─── Given records

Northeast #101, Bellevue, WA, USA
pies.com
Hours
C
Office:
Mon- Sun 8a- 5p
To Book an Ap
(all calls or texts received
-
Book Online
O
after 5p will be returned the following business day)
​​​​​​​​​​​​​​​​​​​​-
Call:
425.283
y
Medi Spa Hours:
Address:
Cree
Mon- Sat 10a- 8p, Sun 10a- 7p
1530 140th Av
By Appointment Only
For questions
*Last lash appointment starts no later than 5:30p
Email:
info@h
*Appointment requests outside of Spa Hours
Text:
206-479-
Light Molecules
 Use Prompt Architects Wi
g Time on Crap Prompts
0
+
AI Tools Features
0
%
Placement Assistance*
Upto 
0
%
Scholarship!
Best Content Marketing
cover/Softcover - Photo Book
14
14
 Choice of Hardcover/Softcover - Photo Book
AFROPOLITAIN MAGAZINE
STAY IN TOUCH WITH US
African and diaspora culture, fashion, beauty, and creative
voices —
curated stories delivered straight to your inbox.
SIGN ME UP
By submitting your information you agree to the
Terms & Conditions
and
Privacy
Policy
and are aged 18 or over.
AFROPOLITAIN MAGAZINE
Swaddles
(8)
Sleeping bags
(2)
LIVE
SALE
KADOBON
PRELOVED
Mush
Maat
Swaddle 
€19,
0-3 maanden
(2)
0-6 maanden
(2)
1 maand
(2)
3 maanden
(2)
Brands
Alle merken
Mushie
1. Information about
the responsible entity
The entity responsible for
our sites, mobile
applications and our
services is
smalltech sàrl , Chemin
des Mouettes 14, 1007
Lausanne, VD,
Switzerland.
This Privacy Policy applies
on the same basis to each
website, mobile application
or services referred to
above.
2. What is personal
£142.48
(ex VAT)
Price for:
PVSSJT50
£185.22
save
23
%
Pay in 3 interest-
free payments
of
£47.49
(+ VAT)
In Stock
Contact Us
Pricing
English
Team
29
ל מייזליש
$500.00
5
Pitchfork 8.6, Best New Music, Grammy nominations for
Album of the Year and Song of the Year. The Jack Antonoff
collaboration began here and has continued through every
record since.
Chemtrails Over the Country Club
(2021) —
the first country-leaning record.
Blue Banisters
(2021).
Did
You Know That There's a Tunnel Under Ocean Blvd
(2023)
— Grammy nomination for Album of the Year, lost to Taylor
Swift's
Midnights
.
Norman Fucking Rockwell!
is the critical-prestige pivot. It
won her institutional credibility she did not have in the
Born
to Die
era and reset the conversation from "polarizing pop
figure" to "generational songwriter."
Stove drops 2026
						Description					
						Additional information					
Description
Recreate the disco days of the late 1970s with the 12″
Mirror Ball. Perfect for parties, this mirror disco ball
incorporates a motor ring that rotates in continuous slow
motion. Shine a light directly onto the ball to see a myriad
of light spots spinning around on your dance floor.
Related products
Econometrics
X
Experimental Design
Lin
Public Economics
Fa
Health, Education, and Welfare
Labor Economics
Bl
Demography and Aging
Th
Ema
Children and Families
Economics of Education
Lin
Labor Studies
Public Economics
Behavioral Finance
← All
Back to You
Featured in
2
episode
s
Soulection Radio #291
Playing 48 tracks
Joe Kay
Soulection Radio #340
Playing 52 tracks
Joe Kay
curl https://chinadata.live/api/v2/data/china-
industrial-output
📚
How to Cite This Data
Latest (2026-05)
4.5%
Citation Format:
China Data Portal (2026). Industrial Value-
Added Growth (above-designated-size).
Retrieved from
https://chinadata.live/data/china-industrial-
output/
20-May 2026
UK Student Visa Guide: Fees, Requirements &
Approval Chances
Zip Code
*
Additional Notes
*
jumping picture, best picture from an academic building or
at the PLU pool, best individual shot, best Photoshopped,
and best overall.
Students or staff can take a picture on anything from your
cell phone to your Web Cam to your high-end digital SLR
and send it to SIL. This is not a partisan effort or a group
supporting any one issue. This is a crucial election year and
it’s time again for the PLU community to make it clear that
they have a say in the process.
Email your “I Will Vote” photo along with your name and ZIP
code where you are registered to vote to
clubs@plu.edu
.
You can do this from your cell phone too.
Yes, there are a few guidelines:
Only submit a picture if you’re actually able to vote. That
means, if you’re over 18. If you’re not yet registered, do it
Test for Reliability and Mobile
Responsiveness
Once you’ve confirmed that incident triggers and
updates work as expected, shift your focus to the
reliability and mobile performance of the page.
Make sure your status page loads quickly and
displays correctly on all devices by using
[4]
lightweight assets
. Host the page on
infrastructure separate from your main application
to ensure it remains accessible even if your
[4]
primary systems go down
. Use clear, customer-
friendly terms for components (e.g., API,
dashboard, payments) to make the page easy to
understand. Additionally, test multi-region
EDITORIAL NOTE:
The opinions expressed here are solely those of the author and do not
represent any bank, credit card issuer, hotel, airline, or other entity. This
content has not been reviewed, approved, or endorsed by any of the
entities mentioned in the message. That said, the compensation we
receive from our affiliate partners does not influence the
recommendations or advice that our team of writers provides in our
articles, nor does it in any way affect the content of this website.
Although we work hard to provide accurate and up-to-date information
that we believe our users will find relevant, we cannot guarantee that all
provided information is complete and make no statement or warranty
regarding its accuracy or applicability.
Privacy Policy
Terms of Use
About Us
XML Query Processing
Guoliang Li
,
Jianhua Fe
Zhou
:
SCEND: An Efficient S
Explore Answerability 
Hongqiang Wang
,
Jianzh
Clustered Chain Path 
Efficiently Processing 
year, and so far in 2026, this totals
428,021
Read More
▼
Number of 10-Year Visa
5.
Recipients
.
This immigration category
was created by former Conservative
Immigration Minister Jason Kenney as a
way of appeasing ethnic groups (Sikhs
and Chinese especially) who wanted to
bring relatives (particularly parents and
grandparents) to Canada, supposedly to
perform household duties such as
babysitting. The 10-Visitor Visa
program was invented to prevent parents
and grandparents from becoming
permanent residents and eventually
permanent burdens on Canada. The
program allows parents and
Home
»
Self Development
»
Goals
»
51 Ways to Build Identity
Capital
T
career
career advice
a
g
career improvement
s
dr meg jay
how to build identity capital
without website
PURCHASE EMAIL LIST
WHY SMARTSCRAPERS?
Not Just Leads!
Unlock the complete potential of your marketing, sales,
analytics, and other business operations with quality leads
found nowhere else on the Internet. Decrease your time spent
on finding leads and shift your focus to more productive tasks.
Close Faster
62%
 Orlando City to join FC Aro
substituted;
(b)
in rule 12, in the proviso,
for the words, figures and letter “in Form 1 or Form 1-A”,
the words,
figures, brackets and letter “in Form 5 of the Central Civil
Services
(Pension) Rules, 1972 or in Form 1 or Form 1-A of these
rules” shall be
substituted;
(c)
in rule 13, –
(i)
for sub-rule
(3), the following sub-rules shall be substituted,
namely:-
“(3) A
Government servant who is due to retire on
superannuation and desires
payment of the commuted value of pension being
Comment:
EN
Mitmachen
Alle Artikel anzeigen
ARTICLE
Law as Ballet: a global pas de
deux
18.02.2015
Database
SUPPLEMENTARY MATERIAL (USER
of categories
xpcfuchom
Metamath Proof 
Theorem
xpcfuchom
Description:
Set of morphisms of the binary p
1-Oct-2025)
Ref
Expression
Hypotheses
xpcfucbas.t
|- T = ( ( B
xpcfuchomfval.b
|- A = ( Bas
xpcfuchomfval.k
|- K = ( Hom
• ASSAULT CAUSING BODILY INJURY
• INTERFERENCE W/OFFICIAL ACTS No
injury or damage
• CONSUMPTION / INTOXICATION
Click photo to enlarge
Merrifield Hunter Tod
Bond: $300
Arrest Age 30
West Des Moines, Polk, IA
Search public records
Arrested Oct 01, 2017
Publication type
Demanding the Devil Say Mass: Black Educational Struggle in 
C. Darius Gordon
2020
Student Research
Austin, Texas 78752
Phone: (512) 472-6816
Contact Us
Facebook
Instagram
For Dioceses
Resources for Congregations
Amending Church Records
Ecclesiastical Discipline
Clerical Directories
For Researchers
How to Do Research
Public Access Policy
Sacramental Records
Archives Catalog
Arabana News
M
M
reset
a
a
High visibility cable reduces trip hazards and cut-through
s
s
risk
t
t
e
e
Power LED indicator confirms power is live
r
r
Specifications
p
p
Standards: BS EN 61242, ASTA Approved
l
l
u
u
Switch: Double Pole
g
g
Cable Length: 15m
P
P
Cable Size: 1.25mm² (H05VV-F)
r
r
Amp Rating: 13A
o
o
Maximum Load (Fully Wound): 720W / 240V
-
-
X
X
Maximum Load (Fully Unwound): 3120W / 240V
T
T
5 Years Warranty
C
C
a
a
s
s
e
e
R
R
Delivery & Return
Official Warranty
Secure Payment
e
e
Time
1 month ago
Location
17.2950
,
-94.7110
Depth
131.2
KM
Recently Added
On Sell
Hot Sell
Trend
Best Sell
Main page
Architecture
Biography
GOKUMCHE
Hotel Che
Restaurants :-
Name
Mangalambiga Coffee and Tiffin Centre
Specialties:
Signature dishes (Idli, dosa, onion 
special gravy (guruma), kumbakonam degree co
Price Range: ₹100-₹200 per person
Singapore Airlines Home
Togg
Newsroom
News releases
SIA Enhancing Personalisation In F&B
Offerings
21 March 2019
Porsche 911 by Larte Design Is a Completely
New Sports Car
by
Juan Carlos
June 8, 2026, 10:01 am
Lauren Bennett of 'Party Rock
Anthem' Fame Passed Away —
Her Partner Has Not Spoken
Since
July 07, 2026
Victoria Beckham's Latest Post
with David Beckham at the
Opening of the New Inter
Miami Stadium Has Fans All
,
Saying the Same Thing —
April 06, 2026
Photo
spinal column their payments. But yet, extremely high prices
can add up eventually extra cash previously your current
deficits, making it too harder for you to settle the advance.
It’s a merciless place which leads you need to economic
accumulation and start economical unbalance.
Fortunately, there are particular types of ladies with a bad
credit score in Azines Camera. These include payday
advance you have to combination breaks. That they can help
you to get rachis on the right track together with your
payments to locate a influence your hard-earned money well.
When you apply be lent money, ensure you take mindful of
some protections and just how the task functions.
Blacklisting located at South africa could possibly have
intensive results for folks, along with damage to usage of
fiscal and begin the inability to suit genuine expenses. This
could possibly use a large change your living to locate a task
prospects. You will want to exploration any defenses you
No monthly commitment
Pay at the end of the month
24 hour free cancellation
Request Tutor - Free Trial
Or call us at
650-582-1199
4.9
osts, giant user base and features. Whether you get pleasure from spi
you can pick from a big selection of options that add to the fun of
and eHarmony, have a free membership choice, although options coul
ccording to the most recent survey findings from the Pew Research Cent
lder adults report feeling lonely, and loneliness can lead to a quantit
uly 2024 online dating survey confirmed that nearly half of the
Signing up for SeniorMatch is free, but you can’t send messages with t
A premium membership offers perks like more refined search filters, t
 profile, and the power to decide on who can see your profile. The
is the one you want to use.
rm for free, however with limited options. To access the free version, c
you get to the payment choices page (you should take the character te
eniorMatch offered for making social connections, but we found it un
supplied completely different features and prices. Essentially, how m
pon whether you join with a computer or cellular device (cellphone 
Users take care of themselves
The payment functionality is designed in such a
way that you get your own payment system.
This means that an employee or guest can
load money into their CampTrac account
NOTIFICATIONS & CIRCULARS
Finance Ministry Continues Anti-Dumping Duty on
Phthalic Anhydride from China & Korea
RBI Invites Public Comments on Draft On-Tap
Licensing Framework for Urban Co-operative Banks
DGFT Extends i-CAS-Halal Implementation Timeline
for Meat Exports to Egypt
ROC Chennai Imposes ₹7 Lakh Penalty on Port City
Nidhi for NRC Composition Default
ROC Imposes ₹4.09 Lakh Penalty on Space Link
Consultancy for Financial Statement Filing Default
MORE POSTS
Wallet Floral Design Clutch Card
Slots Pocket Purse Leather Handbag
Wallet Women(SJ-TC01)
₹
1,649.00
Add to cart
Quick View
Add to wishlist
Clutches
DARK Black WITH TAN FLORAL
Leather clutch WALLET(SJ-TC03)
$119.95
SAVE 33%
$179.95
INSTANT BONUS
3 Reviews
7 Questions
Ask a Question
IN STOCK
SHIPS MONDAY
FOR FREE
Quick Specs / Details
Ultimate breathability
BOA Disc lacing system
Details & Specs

──────

What is needed:
Please print exactly what appears from the first line of the data through the line with "1. Information about", including both of those lines and nothing past them.

Written response:
Northeast #101, Bellevue, WA, USA
pies.com
Hours
C
Office:
Mon- Sun 8a- 5p
To Book an Ap
(all calls or texts received
-
Book Online
O
after 5p will be returned the following business day)
​​​​​​​​​​​​​​​​​​​​-
Call:
425.283
y
Medi Spa Hours:
Address:
Cree
Mon- Sat 10a- 8p, Sun 10a- 7p
1530 140th Av
By Appointment Only
For questions
*Last lash appointment starts no later than 5:30p
Email:
info@h
*Appointment requests outside of Spa Hours
Text:
206-479-
Light Molecules
 Use Prompt Architects Wi
g Time on Crap Prompts
0
+
AI Tools Features
0
%
Placement Assistance*
Upto 
0
%
Scholarship!
Best Content Marketing
cover/Softcover - Photo Book
14
14
 Choice of Hardcover/Softcover - Photo Book
AFROPOLITAIN MAGAZINE
STAY IN TOUCH WITH US
African and diaspora culture, fashion, beauty, and creative
voices —
curated stories delivered straight to your inbox.
SIGN ME UP
By submitting your information you agree to the
Terms & Conditions
and
Privacy
Policy
and are aged 18 or over.
AFROPOLITAIN MAGAZINE
Swaddles
(8)
Sleeping bags
(2)
LIVE
SALE
KADOBON
PRELOVED
Mush
Maat
Swaddle 
€19,
0-3 maanden
(2)
0-6 maanden
(2)
1 maand
(2)
3 maanden
(2)
Brands
Alle merken
Mushie
1. Information about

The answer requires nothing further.